**Try it**
All lines after the one containing "pinky mcp: (418, 277)" are needed, along with that line itself. Please repeat them exactly through the end of the entries.

(Stored items)
^^^^

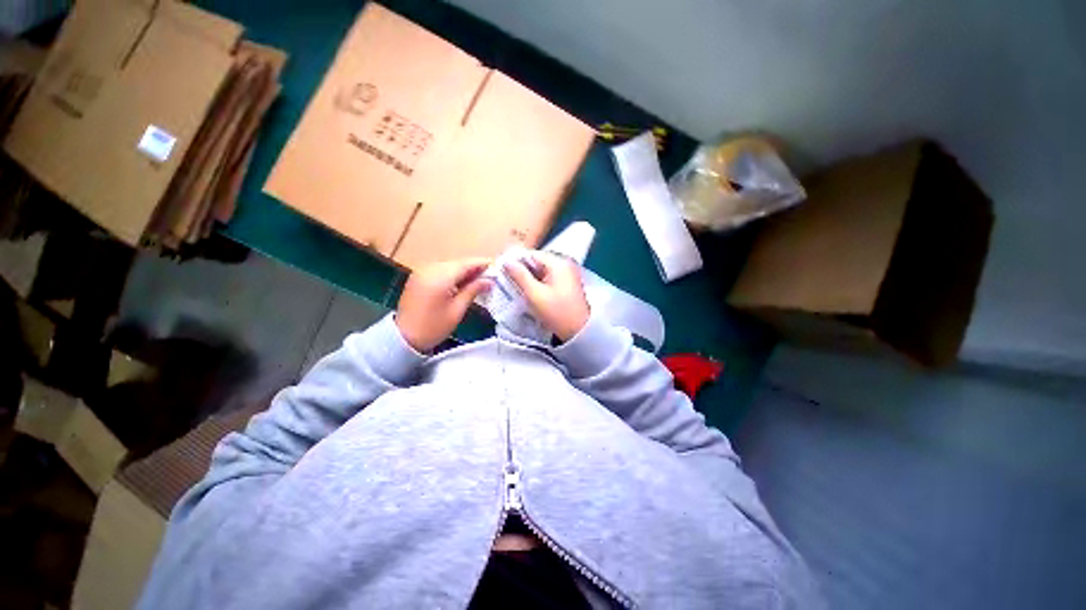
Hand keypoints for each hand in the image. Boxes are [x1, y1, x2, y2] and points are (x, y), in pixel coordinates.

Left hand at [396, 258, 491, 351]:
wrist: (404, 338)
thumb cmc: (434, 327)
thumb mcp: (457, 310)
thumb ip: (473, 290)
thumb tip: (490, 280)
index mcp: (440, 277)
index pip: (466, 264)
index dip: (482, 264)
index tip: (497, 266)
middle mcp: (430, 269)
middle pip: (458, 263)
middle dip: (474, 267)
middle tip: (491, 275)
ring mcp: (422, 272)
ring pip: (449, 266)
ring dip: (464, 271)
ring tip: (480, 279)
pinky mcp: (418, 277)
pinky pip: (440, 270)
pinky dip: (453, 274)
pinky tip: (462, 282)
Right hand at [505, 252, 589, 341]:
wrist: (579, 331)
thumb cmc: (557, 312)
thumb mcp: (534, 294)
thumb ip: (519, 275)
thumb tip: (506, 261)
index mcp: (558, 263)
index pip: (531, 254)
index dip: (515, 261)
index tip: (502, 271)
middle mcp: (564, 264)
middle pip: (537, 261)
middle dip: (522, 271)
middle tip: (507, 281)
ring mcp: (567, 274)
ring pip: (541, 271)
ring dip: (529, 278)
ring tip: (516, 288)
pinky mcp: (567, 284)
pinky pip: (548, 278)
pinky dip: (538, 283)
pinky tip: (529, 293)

^^^^

**Answer section**
pinky mcp: (418, 277)
pinky pip: (440, 270)
pinky dip: (453, 274)
pinky tip: (462, 282)
Right hand at [505, 252, 589, 341]:
wrist: (579, 331)
thumb cmc: (557, 312)
thumb mcp: (534, 294)
thumb ip: (519, 275)
thumb tip: (506, 261)
index mcp: (558, 263)
index pip: (531, 254)
index dip: (515, 261)
index tip: (502, 271)
middle mcp: (564, 264)
middle pip: (537, 261)
middle dip: (522, 271)
middle tip: (507, 281)
ring mcp: (567, 274)
ring pip: (541, 271)
ring dip: (529, 278)
ring tip: (516, 288)
pinky mcp: (567, 284)
pinky pip: (548, 278)
pinky dip: (538, 283)
pinky tip: (529, 293)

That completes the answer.